● **WORK REQUIRED**
For the word "klimakteriet", search the records and show each line in which it occurs.

● **THE DATA**
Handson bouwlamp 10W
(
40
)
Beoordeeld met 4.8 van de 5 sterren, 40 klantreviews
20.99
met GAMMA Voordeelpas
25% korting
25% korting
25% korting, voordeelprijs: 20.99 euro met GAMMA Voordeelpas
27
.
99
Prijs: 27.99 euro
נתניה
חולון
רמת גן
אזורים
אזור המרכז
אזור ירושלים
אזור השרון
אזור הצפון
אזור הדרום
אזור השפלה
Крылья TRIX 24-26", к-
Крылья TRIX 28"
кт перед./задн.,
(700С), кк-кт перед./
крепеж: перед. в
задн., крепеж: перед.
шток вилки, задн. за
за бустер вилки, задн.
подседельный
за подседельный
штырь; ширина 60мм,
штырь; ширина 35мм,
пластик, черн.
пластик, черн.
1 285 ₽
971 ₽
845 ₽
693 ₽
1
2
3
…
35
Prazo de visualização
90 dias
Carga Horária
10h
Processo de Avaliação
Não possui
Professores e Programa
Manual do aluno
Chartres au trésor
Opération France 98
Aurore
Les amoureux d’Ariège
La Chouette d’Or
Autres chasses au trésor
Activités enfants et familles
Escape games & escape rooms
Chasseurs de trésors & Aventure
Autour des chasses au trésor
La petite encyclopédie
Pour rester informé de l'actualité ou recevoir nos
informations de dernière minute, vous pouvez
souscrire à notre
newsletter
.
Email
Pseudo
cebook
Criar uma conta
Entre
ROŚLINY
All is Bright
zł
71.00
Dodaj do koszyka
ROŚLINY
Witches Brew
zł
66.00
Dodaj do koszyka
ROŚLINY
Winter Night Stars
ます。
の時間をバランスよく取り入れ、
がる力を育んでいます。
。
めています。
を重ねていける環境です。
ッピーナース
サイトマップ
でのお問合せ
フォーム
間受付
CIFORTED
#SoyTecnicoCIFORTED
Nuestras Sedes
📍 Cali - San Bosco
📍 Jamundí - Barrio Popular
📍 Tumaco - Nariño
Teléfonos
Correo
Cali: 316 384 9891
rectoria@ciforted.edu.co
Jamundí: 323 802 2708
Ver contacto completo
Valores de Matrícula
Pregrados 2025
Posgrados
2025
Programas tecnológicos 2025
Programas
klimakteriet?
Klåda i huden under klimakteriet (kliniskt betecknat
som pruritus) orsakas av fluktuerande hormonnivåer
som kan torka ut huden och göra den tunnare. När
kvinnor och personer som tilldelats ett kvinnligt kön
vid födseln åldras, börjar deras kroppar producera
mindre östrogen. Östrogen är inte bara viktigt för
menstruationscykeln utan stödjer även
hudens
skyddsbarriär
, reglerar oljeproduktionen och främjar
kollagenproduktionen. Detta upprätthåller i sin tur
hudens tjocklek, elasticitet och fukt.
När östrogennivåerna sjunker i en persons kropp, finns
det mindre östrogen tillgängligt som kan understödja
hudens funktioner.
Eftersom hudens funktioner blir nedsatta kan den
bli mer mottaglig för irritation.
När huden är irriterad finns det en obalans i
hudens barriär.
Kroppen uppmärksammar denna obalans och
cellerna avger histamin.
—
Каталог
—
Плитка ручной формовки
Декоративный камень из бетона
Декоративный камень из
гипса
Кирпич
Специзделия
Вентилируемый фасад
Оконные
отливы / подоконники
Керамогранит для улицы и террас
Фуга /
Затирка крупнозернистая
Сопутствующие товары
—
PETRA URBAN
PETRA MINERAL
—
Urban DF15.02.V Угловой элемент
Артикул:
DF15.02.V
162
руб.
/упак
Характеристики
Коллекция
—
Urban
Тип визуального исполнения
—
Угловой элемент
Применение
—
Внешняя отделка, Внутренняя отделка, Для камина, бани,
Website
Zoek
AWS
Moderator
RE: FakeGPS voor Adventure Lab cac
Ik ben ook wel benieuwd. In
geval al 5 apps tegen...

---

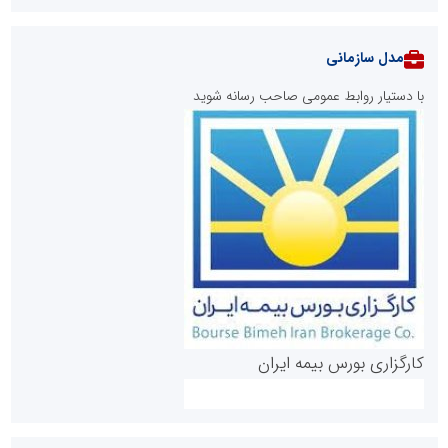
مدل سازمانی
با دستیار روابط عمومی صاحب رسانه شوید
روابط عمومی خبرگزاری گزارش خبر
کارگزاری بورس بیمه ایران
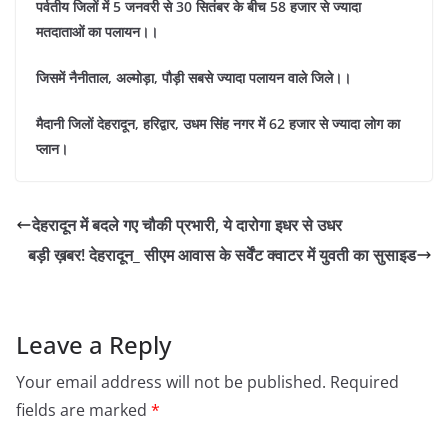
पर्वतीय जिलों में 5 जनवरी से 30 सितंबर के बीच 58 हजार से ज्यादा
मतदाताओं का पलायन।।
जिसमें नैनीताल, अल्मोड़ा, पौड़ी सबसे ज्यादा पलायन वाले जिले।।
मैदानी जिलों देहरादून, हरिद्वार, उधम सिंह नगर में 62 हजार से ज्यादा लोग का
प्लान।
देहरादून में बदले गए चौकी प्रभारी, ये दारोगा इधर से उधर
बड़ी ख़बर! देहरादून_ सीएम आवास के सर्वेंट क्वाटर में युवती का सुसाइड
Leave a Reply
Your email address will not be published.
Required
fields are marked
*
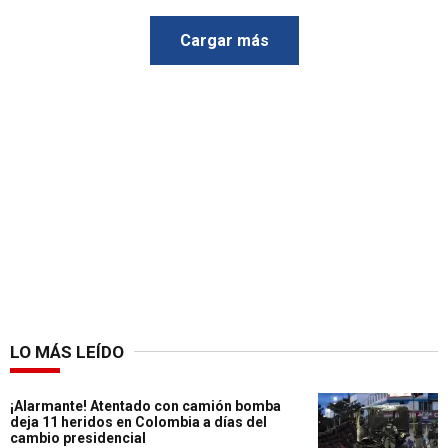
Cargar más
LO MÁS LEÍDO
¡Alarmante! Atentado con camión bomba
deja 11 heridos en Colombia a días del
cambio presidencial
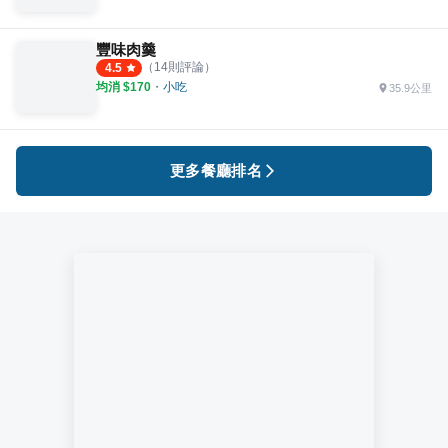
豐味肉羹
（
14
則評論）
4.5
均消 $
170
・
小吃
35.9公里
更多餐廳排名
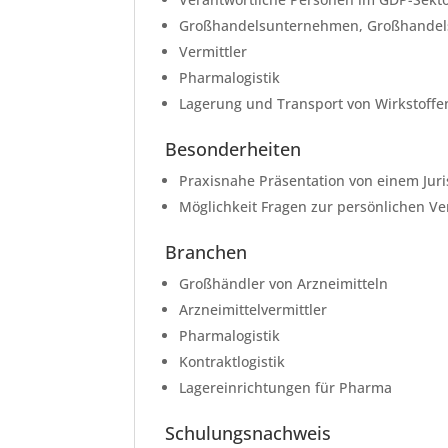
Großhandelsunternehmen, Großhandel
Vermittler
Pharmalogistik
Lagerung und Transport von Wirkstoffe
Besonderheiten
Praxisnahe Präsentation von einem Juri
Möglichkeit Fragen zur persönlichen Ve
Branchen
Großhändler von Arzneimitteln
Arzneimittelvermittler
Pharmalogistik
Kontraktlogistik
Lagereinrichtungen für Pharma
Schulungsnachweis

● **TASK RESULT**
klimakteriet?
Klåda i huden under klimakteriet (kliniskt betecknat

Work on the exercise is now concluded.